Países que ‘ninguém que viajar’ buscam turistas

Em princípio, muito poucos aceitariam passar férias em países que só costumam aparecer na mídia porque seus cidadãos são extremamente pobres, porque seu território é palco de um conflito, porque a criminalidade está na ordem do dia… Em alguns casos, são realidades palpáveis e, em outros, na verdade, a imagem ainda está maculada por episódios de tempos passados. Seus representantes sabem que a opinião pública pesa e que está contra eles mas, mesmo assim, na Feira Internacional de Turismo de Madri 2018 (Fitur), realizada entre 17 e 21 de janeiro passados, os visitantes encontraram pacotes promocionais de alguns desses lugares, que mostraram sua melhor face e reivindicaram seu valor como destino turístico.

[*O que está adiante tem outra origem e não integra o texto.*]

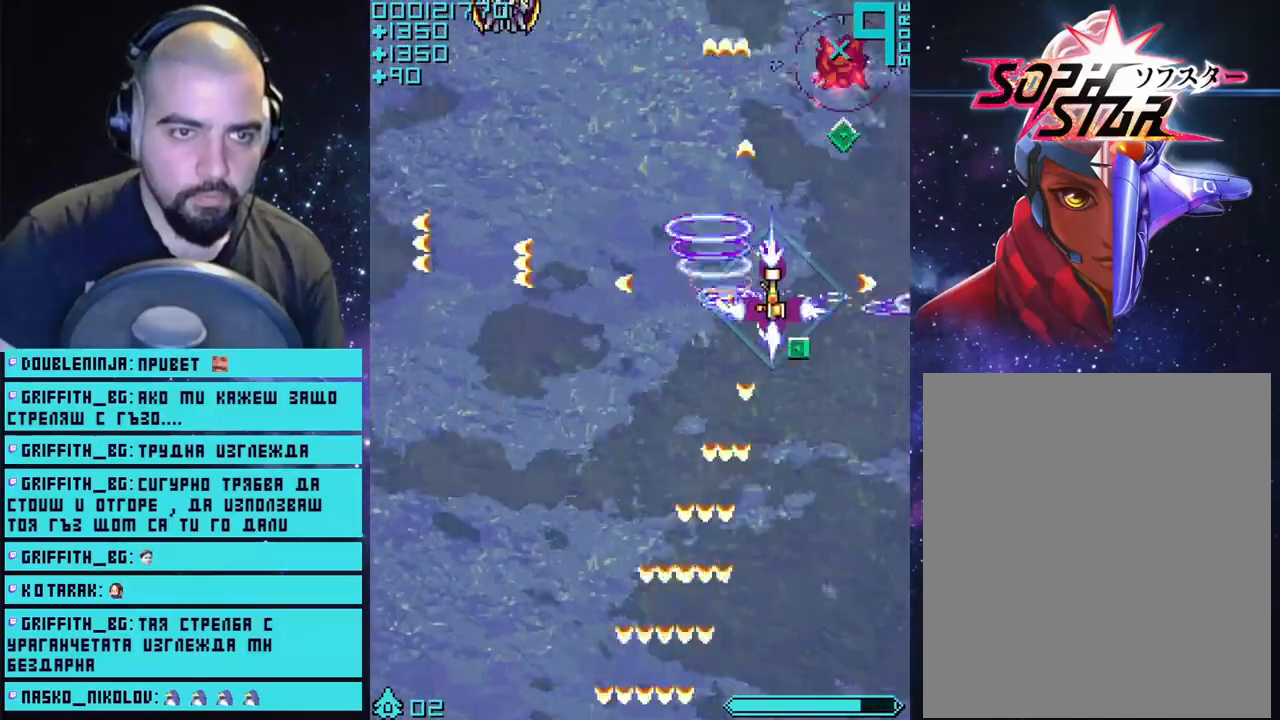
{"buttons": ["CROSS"], "left_stick": "left", "right_stick": "center", "events": [[167, "left_stick", "up-right"], [433, "left_stick", "up-left"], [483, "left_stick", "left"]]}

Entre os argumentos, estão o de que os turistas podem ajudar a combater a pobreza e contribuir para seu desenvolvimento sustentável, fomentar a paz, estabilizar tensões, entender melhor sua história e seus problemas. E todos, alegam, são mais seguros do que acredita a opinião pública.

República Islâmica do Irã

 - REVISTA MAISJR

Pensar no Irã é pensar, automaticamente, em seu programa nuclear, em Khomeini e na revolução religiosa que liderou em 1979 e que transformou o país na República Islâmica que é hoje. Questiona-se a censura e a obrigatoriedade do véu feminino e as notícias que chegam ultimamente têm a ver com a intenção do presidente dos Estados Unidos, Donald Trump, de sacrificar o pacto nuclear mantido pelos dois países. Ou com as revoltas na cidade de Mashad. Mas o Irã é considerado um país estável para o qual viajam cada vez mais turistas atraídos por seu tremendo legado histórico, artístico e arquitetônico, com 17 locais protegidos pela Unesco. Também por suas cidades em plena rota da seda, como Kasahn, a labiríntica Yadz ou Persépolis, a antiga capital do império persa.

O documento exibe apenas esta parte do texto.